On first launch with no API key configured, Cal.ai opens its Settings window and blocks until you fill it in:
- **Backend base URL** (default `https://api.cal.ai`)
- **API key** — issued by the backend (`bun run keys:create -- --name "Cal.ai" --scopes ask,voices:read --rate-limit 60` over there)
The key is validated against `GET /me` before it's saved. If the backend is unreachable or the key is invalid / missing required scopes, you'll see an inline error and saving is blocked.
## Installing
After building (see below), drag `Cal.ai.app` to **`/Applications`**. This matters: macOS Launch Services only fully indexes apps in standard locations, and notifications won't show your app icon until it's registered. If you want to keep iterating from `target/release/bundle/macos/`, register the bundle manually:
```sh
/System/Library/Frameworks/CoreServices.framework/Versions/A/Frameworks/LaunchServices.framework/Versions/A/Support/lsregister \
-f path/to/Cal.ai.app
```
The first time you press `⌘⌥R` or `⌘⇧R`, macOS will prompt for **Accessibility permission** (System Settings → Privacy & Security). Cal.ai requests **Notifications permission** on launch so workflow status notifications are ready before you use the shortcuts. Both are required.
## Stack
- [Tauri 2](https://v2.tauri.app/) (Rust shell, macOS-first; Windows/Linux later)
- [Bun](https://bun.com) as package manager + Vite runner
- React 19 + TypeScript
- Tailwind CSS v4 (via `@tailwindcss/vite`)
- Vite
## Building from source
Prerequisites: Bun, Rust toolchain (stable), Xcode Command Line Tools.
```sh
bun install
bun run tauri dev # vite + Tauri shell, hot reload
bun run tauri build # release .app at src-tauri/target/release/bundle/macos/
```
Other useful commands:
```sh
bun run build # tsc + vite build only (no Rust)
cd src-tauri && cargo check
cd src-tauri && cargo clippy --no-deps
bun run tauri icon path/to/source.png # regenerate bundle icons from a 1024×1024 PNG
```
## Configuration & persistence
Settings are written to `tauri-plugin-store`'s `settings.json` in the macOS app config dir:
- `api_key`
- `base_url`
- `selected_voice_key`
- `voices_cache` (the last successful `/voices` response so the menu bar still works briefly without network)
> The API key is currently **stored in plaintext on disk**. Migrate to the Keychain before sharing this app with anyone else. (See [`AGENTS.md`](./AGENTS.md) TODOs.)
To change settings later: menu-bar icon → Settings…
## Hotkeys
| Shortcut | Where | Action |
|---|---|---|
| `⌘⌥R` | global | Clipboard one-shot reply |
| `⌘⇧R` | global | Toggle composer window |
| `⌘↵` | composer | Generate |
| `⌘⇧C` | composer | Copy reply (after completion) |
| `Esc` | composer | Close window |
If a global shortcut collides with another app, you'll see a notification on launch and the conflicting hotkey won't be registered. There's no in-app remap UI yet — change it in `src-tauri/src/shortcuts.rs::HOTKEY_*` and rebuild.

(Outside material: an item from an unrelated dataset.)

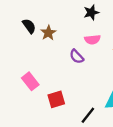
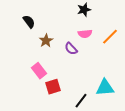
brown star: (48, 33) -> (46, 41), moved
pink rectangle: (30, 81) -> (39, 71), moved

## Architecture (one-paragraph version)
`tauri.conf.json` declares no startup windows; the menu-bar tray is the only persistent UI. The composer and settings windows are created lazily by Rust commands and routed in React by window label. Workflow 1 (clipboard one-shot) runs **entirely in Rust** — no window involved — using `reqwest` for the SSE stream and Tauri's clipboard + notification plugins for I/O. Workflow 2 (composer) runs in a webview and routes its `/ask` SSE through a Rust command that emits stream events back to React. Settings and the voice list are stored canonically by Rust in `tauri-plugin-store` and mirrored in an in-memory `AppState` for fast tray reads.
For the full picture — module-by-module rundown, conventions for adding commands and permissions, and the list of macOS-specific gotchas we hit while building this — read [`AGENTS.md`](./AGENTS.md).
## Status
Personal-tool quality. Works on the maintainer's machine; the API-key-in-plaintext caveat means it's not ready to hand to a teammate yet.